Mirina Aimee Gottschalk

 











July 24, 1946 - December 26, 2022 

Marina Gottschalk, a reporter and facilitator,  passed away on December 26th, 2022

After a valiant fight against cancer.  She was 76. Marina was born in Shanghai, China in 1946 and at the age of 2 was brought to Oakland, California by her late parents, Fritz and Irma Gottschalk.

After graduating from Merritt College with a degree in journalism she joined the Oakland Tribune and eventually became the columnist in charge for action line.  This column helped readers contend with and solve issues in their lives.

After the sale and subsequent merger of the Tribune,  Marina settled in at Inform Public Relations as their facilitator and scribe for community advisory panel (caps) meetings between industrial sites and their neighbors.

Marina had been a lifelong member of Temple Beth Abraham in Oakland and was quite involved with them for many years.  She is survived by her cousins, Daniel and David Fink, as well as many colleagues and friends that she collected throughout her career and many social engagements.

Marina's burial was held on January 5th, 2023 at Gan Shalom Cemetery in Briones, California.  It was thoughtfully officiated by rabbi mark bloom and was well attended despite a driving rain storm.

A celebration of life will be held at Zio Fraedo's restaurant in Pleasant Hill, Ca At noon on January 28th.

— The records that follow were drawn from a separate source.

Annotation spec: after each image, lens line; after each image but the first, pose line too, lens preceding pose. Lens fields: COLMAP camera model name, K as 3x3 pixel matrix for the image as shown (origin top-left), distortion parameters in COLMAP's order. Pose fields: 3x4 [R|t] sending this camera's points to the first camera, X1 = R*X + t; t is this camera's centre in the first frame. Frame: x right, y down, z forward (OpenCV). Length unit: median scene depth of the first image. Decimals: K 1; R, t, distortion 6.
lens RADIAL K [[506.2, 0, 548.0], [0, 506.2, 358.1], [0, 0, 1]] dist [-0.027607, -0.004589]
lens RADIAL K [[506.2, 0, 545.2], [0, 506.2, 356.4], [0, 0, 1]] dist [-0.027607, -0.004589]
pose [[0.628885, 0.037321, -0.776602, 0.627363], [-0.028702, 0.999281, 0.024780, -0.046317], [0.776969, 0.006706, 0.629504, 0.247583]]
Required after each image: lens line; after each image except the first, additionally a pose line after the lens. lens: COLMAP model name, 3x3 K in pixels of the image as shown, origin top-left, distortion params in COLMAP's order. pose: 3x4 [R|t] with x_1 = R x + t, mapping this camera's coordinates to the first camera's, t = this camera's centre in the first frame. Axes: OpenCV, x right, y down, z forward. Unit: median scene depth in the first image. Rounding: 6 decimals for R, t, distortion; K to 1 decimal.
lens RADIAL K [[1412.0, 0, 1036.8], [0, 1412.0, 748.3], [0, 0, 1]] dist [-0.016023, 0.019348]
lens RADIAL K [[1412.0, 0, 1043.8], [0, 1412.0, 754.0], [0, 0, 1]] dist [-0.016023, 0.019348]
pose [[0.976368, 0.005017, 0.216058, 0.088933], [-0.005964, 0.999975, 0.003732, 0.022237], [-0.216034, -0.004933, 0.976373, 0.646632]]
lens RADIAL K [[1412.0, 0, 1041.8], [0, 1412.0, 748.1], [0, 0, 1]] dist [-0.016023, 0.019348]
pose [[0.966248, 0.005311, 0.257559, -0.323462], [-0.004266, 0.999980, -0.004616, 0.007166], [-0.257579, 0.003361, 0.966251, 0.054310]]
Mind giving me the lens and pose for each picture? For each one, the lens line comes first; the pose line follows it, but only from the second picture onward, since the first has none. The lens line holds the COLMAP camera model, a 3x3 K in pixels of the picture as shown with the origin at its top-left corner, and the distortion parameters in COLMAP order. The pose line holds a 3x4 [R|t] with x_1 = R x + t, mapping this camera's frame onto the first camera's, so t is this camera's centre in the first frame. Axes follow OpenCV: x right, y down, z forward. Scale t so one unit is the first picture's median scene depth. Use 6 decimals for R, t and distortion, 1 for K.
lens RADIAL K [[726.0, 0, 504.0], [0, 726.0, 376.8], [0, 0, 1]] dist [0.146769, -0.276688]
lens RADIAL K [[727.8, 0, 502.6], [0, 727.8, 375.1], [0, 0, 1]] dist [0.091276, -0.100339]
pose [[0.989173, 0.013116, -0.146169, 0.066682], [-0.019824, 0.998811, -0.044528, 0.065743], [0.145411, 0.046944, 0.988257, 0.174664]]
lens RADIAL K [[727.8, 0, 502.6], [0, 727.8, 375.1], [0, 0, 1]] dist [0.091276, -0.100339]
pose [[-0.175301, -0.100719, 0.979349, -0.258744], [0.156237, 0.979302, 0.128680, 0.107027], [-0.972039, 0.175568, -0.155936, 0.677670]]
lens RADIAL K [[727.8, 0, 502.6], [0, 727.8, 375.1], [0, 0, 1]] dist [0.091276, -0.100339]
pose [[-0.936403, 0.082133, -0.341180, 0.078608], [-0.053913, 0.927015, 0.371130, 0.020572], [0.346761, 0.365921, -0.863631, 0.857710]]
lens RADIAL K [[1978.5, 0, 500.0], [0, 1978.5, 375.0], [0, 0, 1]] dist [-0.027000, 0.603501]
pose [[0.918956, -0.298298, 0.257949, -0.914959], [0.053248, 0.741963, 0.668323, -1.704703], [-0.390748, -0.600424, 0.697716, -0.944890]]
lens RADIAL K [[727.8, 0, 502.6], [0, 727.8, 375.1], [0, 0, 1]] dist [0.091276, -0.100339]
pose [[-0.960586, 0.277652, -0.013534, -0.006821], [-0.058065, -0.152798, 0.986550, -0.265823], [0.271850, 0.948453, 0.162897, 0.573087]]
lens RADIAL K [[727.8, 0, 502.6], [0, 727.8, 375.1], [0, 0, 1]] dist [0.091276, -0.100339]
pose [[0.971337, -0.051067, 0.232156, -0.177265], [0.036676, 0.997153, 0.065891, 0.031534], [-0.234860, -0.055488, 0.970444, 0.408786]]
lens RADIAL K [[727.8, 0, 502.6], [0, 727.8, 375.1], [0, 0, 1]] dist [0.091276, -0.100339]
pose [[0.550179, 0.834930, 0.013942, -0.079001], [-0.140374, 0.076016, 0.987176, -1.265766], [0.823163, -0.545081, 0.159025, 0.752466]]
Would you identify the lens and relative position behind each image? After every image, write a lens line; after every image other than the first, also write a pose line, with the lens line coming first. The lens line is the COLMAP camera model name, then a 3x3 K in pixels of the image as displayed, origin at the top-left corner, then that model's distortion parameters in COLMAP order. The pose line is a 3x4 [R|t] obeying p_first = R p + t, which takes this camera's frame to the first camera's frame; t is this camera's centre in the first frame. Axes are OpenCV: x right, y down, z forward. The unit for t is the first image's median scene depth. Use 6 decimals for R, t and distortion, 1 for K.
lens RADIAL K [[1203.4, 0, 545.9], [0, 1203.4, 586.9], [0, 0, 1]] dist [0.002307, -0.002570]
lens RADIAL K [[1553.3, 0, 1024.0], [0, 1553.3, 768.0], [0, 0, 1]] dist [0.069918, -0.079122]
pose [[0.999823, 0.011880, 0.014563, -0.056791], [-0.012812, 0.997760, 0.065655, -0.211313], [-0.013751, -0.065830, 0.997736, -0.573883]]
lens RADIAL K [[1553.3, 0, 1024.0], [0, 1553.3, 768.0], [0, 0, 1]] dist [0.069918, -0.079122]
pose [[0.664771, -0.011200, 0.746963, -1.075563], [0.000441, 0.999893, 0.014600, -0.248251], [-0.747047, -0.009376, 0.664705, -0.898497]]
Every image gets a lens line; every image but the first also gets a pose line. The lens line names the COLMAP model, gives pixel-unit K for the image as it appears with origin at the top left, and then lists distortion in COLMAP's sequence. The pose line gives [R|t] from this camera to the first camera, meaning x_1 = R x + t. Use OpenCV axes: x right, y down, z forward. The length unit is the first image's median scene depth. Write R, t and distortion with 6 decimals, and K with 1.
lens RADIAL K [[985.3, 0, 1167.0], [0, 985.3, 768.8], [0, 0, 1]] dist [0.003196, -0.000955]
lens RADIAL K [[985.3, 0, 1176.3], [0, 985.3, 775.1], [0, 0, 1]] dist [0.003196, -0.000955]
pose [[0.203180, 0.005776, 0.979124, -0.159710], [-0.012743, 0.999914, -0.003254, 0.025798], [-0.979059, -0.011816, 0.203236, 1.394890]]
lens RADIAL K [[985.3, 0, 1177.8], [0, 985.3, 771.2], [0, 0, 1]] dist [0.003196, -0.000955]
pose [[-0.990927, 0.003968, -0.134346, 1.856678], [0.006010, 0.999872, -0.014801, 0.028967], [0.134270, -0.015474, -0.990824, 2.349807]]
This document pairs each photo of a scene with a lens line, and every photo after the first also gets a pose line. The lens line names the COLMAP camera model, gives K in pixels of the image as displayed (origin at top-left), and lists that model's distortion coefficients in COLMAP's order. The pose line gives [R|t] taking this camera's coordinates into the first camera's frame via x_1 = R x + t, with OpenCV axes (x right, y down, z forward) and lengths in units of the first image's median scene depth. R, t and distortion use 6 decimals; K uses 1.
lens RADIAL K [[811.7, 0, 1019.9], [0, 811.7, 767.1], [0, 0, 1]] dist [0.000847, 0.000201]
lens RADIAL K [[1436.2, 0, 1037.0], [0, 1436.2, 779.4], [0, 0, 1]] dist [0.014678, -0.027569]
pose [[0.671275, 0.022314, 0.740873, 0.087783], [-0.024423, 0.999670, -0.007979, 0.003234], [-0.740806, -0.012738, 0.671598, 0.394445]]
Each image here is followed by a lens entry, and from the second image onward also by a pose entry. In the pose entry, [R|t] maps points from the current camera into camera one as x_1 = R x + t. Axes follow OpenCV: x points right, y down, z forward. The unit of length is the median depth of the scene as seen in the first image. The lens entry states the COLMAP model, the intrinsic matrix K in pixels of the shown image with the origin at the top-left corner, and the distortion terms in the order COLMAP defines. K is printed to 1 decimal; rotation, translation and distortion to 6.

If desired, donations can be made to Sinai Memorial Chapel, hospice of the east bay or Temple Beth Abraham, all of whom assisted in Marina's care.

Historical Review;

A resident of Contra Costa County, Gottschalk also worked for many years at Inform Public Relations/Dynamic Networking in Martinez after leaving the Tribune.

Janet Ghent, one of Gottschalk’s former colleagues, said Gottschalk was born in Shanghai, which had a sizable Jewish refugee community, and that the family arrived in San Francisco on Oct. 5, 1948, on the last ship out of Shanghai before the city fell to the Chinese communists in their war against the country’s nationalists.

Born just more than two years before that to Fritz and Irma Gottschalk on July 24, 1946, Marina Gottschalk went on to earn a bachelor’s degree before joining the Tribune as a copy editor in 1967 and working her way up the ranks. Through the years, she covered a variety of stories, including news and events in Richmond. In an effort to expand its East Bay coverage, the Tribune assigned Gottschalk to its new San Leandro bureau in 1978.

By then, she already was involved in the Action Line column as an assistant, ultimately taking it over in 1979 when previous columnist Cliff Pletschet was promoted to business editor. Through Action Line, Gottschalk helped readers contend with and solve problems often compounded by government or corporate bureaucracy.

The Tribune itself underwent many changes during Gottschalk’s tenure. Long owned and operated by the Knowland family when Gottschalk joined the paper, the Tribune was sold in 1977 to Combined Communications Corp., which merged two years later with Gannett Co., the East Coast-based nationwide media conglomerate (best known for later launching the USA Today national newspaper).

Tribune Editor Robert Maynard and his wife, Nancy Hicks Maynard, bought the paper (financed by a loan from Gannett) in 1983. Despite the quality of journalism published in the Tribune, Gottschalk and other staffers worked through much uncertainty as financial pressures mounted. Gannett and the Freedom Forum nonprofit foundation kept the paper temporarily afloat in 1991, but the company was sold to the Alameda Newspaper Group, a MediaNews Group division, the following year.

Gottschalk joined Inform Public Relations in 1993.